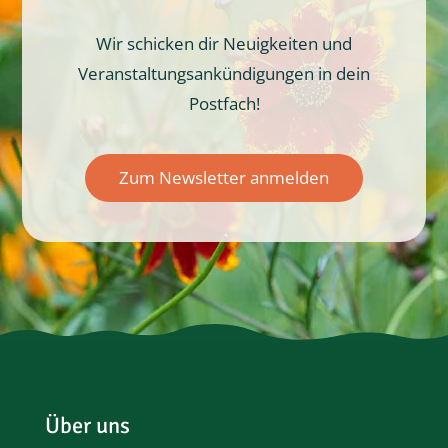
Wir schicken dir Neuigkeiten und
Veranstaltungsankündigungen in dein
Postfach!
Zum Newsletter anmelden
Über uns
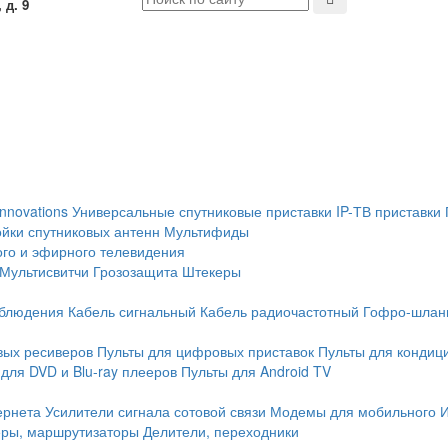
 д. 9
Innovations
Универсальные спутниковые приставки
IP-ТВ приставки
йки спутниковых антенн
Мультифиды
ого и эфирного телевидения
Мультисвитчи
Грозозащита
Штекеры
аблюдения
Кабель сигнальный
Кабель радиочастотный
Гофро-шлан
вых ресиверов
Пульты для цифровых приставок
Пульты для кондиц
для DVD и Blu-ray плееров
Пульты для Android TV
ернета
Усилители сигнала сотовой связи
Модемы для мобильного 
еры, маршрутизаторы
Делители, переходники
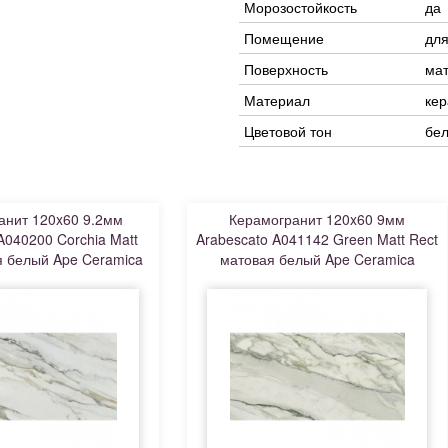
Морозостойкость
да
Помещение
для
Поверхность
ма
Материал
кер
Цветовой тон
бе
анит 120x60 9.2мм
Керамогранит 120x60 9мм
A040200 Corchia Matt
Arabescato A041142 Green Matt Rect
я белый Ape Ceramica
матовая белый Ape Ceramica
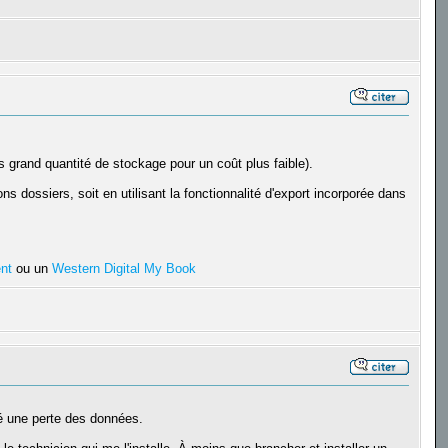
grand quantité de stockage pour un coût plus faible).
ns dossiers, soit en utilisant la fonctionnalité d'export incorporée dans
nt
ou un
Western Digital My Book
né une perte des données.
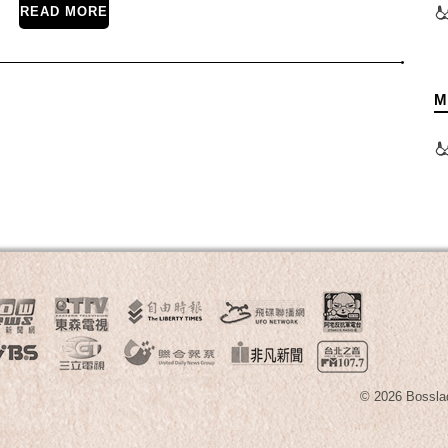
READ MORE
M
© 2026 B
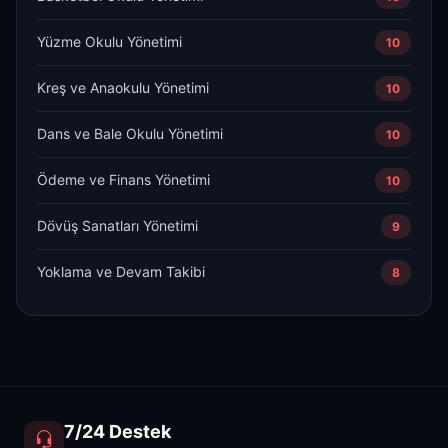
Yüzme Okulu Yönetimi
10
Kreş ve Anaokulu Yönetimi
10
Dans ve Bale Okulu Yönetimi
10
Ödeme ve Finans Yönetimi
10
Dövüş Sanatları Yönetimi
9
Yoklama ve Devam Takibi
8
7/24 Destek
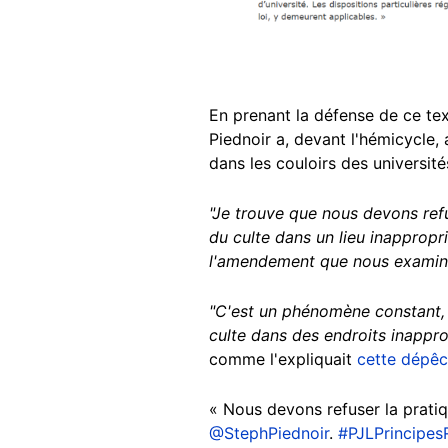
En prenant la défense de ce tex
Piednoir a, devant l'hémicycle
dans les couloirs des université
"Je trouve que nous devons refu
du culte dans un lieu inappropr
l'amendement que nous examine
"C'est un phénomène constant, 
culte dans des endroits inappro
comme l'expliquait
cette dépê
« Nous devons refuser la pratiq
@StephPiednoir
.
#PJLPrincipes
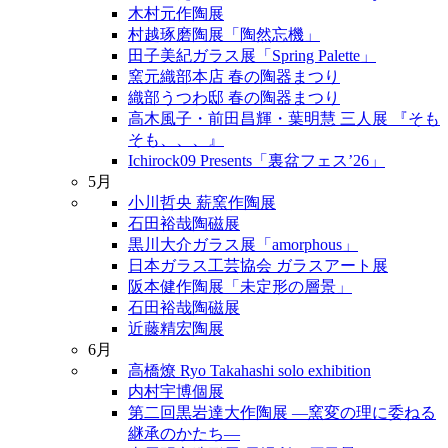
木村元作陶展
村越琢磨陶展「陶然忘機」
田子美紀ガラス展「Spring Palette」
窯元織部本店 春の陶器まつり
織部うつわ邸 春の陶器まつり
高木風子・前田昌輝・葉明慧 三人展 『そも
そも、、、』
Ichirock09 Presents「裏盆フェス’26」
5月
小川哲央 薪窯作陶展
石田裕哉陶磁展
黒川大介ガラス展「amorphous」
日本ガラス工芸協会 ガラスアート展
阪本健作陶展「未定形の層景」
石田裕哉陶磁展
近藤精宏陶展
6月
高橋燎 Ryo Takahashi solo exhibition
内村宇博個展
第二回黒岩達大作陶展 ―窯変の理に委ねる
継承のかたち―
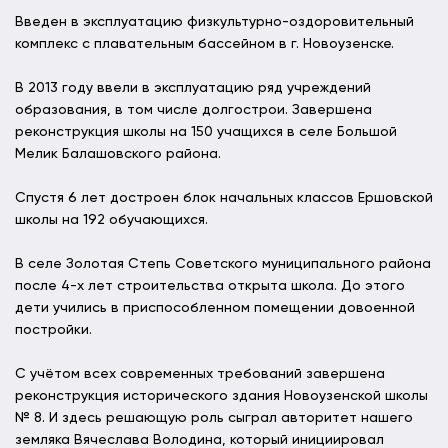
Введен в эксплуатацию физкультурно-оздоровительный
комплекс с плавательным бассейном в г. Новоузенске.
В 2013 году ввели в эксплуатацию ряд учреждений
образования, в том числе долгострои. Завершена
реконструкция школы на 150 учащихся в селе Большой
Мелик Балашовского района.
Спустя 6 лет достроен блок начальных классов Ершовской
школы на 192 обучающихся.
В селе Золотая Степь Советского муниципального района
после 4-х лет строительства открыта школа. До этого
дети учились в приспособленном помещении довоенной
постройки.
С учётом всех современных требований завершена
реконструкция исторического здания Новоузенской школы
№ 8. И здесь решающую роль сыграл авторитет нашего
земляка Вячеслава Володина, который инициировал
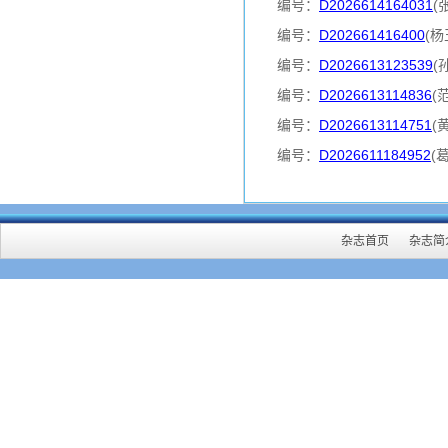
编号：
D2026614164031
(
编号：
D202661416400
(杨
编号：
D2026613123539
(
编号：
D2026613114836
(
编号：
D2026613114751
(
编号：
D2026611184952
(
杂志首页
杂志简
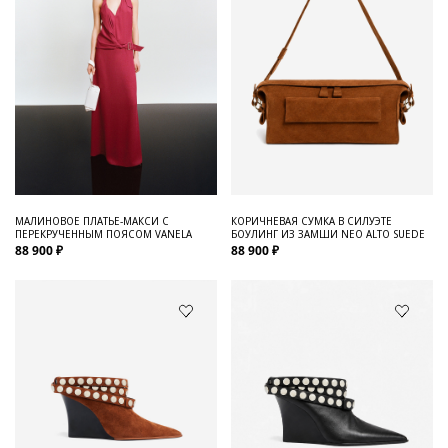
МАЛИНОВОЕ ПЛАТЬЕ-МАКСИ С
КОРИЧНЕВАЯ СУМКА В СИЛУЭТЕ
ПЕРЕКРУЧЕННЫМ ПОЯСОМ VANELA
БОУЛИНГ ИЗ ЗАМШИ NEO ALTO SUEDE
88 900 ₽
88 900 ₽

▸ WHAT IS NEEDED:
In the records above, locate every line with the string "Yönetimi" and copy it.

▸ ANSWER FOR THE TASK:
Yüzme Okulu Yönetimi
Kreş ve Anaokulu Yönetimi
Dans ve Bale Okulu Yönetimi
Ödeme ve Finans Yönetimi
Dövüş Sanatları Yönetimi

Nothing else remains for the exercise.